2.2.1 Using class Object

A generic class parameter in a C++ template can be straightforwardly translated into Java by turning it into a parameter of type Object, the root of the Java class hierarchy. However this translation is only approximate since the Java class types are reference types [18] as explained below.

• A C++ generic class parameter can be instantiated to a primitive type such as int, char, etc, as well as a class type, while, in Java, only the latter can be simulated. To instantiate a generic class parameter to a primitive type, Java requires the primtive type to be objectified using the corresponding wrapper class such as Integer, Character, Boolean, etc.
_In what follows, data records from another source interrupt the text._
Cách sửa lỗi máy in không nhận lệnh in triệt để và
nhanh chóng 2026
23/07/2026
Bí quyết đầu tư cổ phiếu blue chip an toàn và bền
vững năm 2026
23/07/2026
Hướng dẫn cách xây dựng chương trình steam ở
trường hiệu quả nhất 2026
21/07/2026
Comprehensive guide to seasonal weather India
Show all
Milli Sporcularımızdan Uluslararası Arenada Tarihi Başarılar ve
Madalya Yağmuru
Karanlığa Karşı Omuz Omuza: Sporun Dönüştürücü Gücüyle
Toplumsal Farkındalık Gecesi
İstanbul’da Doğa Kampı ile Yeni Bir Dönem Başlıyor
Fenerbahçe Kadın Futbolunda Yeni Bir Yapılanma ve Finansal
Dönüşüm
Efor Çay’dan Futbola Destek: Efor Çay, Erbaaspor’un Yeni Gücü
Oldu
Because these wrapper classes implement immutable objects, their use does not impact the semantics of assignment, the parameter passing mechanism, and the interpretation of final variables: for immutable objects these operations notice no difference between ``copy semantics'' vs ``reference semantics'', ``call by value'' vs ``call by reference'', and ``immutable variable'' vs ``immutable reference to immutable object''. However, equality is not captured well by the translation: whereas 1 == 1 is true, new Integer(1) == new Integer(1) is false. Here the difference between ``value semantics'' vs ``reference semantics'' can only be concealed if we use the (value based) equals() method instead of ``==''.
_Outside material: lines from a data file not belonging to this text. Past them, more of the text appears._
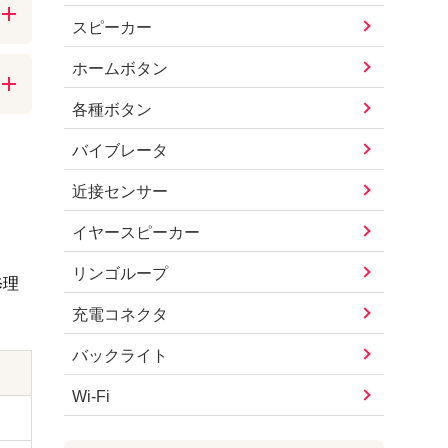
スピーカー
す。
ホームボタン
持
修
各種ボタン
り
バイブレータ
近接センサー
イヤースピーカー
リンゴループ
修理
充電コネクタ
バックライト
Wi-Fi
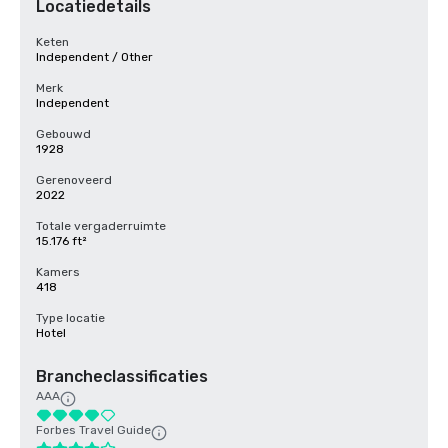
Locatiedetails
Keten
Independent / Other
Merk
Independent
Gebouwd
1928
Gerenoveerd
2022
Totale vergaderruimte
15.176 ft²
Kamers
418
Type locatie
Hotel
Brancheclassificaties
AAA
Forbes Travel Guide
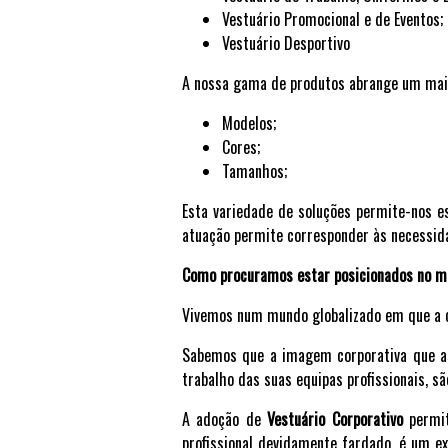
Vestuário Promocional e de Eventos;
Vestuário Desportivo
A nossa gama de produtos abrange um mai
Modelos;
Cores;
Tamanhos;
Esta variedade de soluções permite-nos e
atuação permite corresponder às necessida
Como procuramos estar posicionados no 
Vivemos num mundo globalizado em que a c
Sabemos que a imagem corporativa que a
trabalho das suas equipas profissionais, s
A adoção de
Vestuário Corporativo
permi
profissional devidamente fardado, é um ex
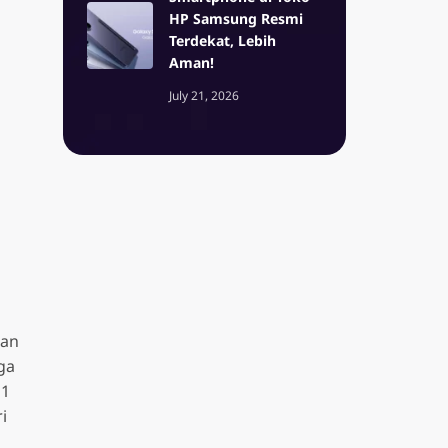
HP Samsung Resmi
Terdekat, Lebih
Aman!
July 21, 2026
kan
ga
 1
i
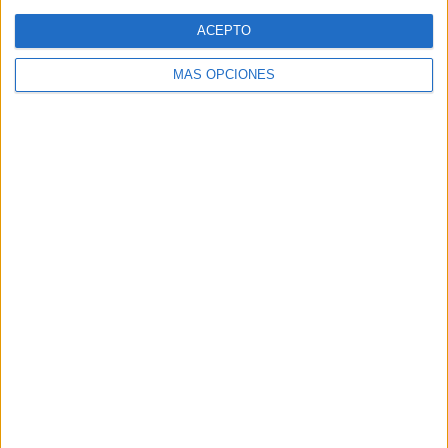
Gabriel de Morales Mendigutia y en José Riquelme López-
ACEPTO
Bago.
MÁS OPCIONES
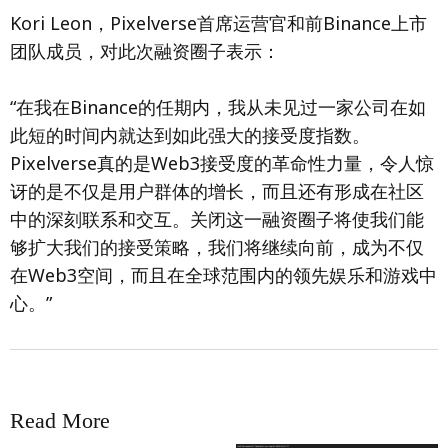
Kori Leon，Pixelverse首席运营官和前Binance上市
团队成员，对此次融资圈子表示：
“在我在Binance的任期内，我从未见过一家公司在如
此短的时间内就达到如此强大的接受度指数。
Pixelverse真的是Web3接受度的革命性力量，令人惊
讶的是不仅是用户群体的增长，而且还有形成在社区
中的深刻联系和交互。关闭这一融资圈子将使我们能
够扩大我们的接受策略，我们将继续向前，成为不仅
在Web3空间，而且在全球范围内的领先娱乐和游戏中
心。”
Read More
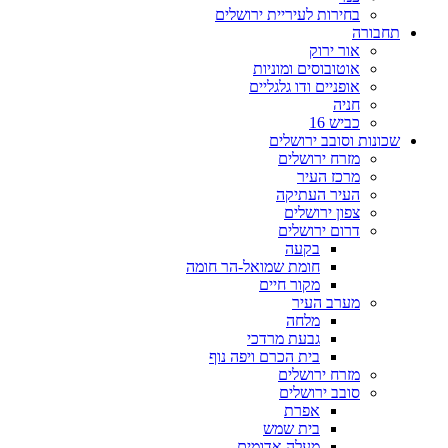
בחירות לעיריית ירושלים
תחבורה
אור ירוק
אוטובוסים ומוניות
אופניים ודו גלגליים
חניה
כביש 16
שכונות וסובב ירושלים
מזרח ירושלים
מרכז העיר
העיר העתיקה
צפון ירושלים
דרום ירושלים
בקעה
חומת שמואל-הר חומה
מקור חיים
מערב העיר
מלחה
גבעת מרדכי
בית הכרם ויפה נוף
מזרח ירושלים
סובב ירושלים
אפרת
בית שמש
מעלה אדומים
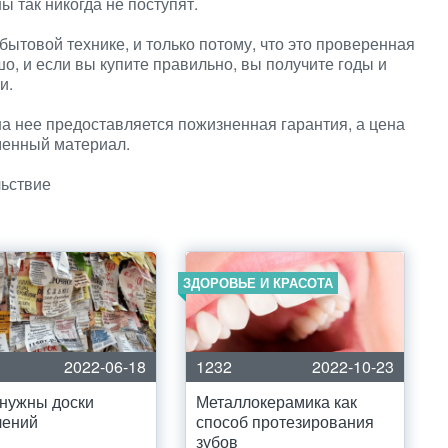
 так никогда не поступят.
ытовой технике, и только потому, что это проверенная
шо, и если вы купите правильно, вы получите годы и
и.
на нее предоставляется пожизненная гарантия, а цена
аменный материал.
льствие
ЗДОРОВЬЕ И КРАСОТА
2022-06-18
1232
2022-10-23
нужны доски
Металлокерамика как
лений
способ протезирования
зубов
• Simulation of instantiation of a generic class parameter with a class type (as opposed to a primitive type) is also convoluted. For instance, to guarantee type safety, Java requires explicit type casts in expressions that use functions returning values of the generic parameter type. (Observe that, in the Java translation, such functions have a return type Object.) Consider the following template:

    template <class T>
  	  class Ccpp {
              private:      T t;
              public:
                Ccpp (T x) {  t = x; }
                 T f(T x)  {   return t;  }
     }
  

  and a first approximation to it in Java:

  	  class Cjava {
                private Object t;
                public Cjava (Object x) {
                  t = x;
                }
                public Object f(Object x) {
                   return t;
                }
                public static void main (String[] args) {
                      Integer io   =   new Integer(5);
                      Cjava c      =   new Cjava(io); 
                      Integer jo   =   (Integer) c.f(io);
                }
    }
  

  In the above Java translation, the method f is not restricted to Integer argument. To impose the necessary type constraint, one can use inheritance and redefinition. However, to override a parent method in a subclass CIntjava, Java requires that the signature of the overriding method be the same as that of the corresponding parent method. (Otherwise, the new definition is treated as a valid overload.) So extra type checking code is needed to preserve the behavior. Observe also that an instance of CIntjava can be assigned to a variable of type Cjava.

  Even though the subclass has ``method-stubs'' of the order of the number of methods in the parent class, it does not require duplication of method bodies.

        class CIntjava extends Cjava {
                public CIntjava (Integer x) {
                  super(x);
                }
                public Object f(Object x) {
                   if (x instanceof Integer) {
                          return super.f(x);
                   } else return null;  /* "Erroneous Call" */
                }
        }
  

  This approach resembles homogeneous translation of Pizza's polymorphism into Java [29].

  Alternatively, one can change the signature of the method f in CIntjava to accept and return only Integer objects. This can be accomplished using composition and forwarding. Unfortunately, all this can clutter up the code and introduce run-time overheads.

  	  class CIntjava {
              protected Cjava c;
              public  CIntjava (Integer x) {
                  c = new Cjava(x);
              }
              public  Integer f(Integer x) {
                    return (Integer) c.f(x);
             }
           }
  

  Observe that Java does not permit covariant typing of Eiffel [27] where a parent method can be overridden in the subclass using a method whose signature is more ``restrictive'' than the corresponding parent method. Observe also that Pizza's support for parameteric polymorphism improves readability, but has similar overheads due to translation into Java [29].

Refer to the Java utility classes such as java.util.Vector, java.util.Stack,
[4] java.util.Hashtable, etc for more examples.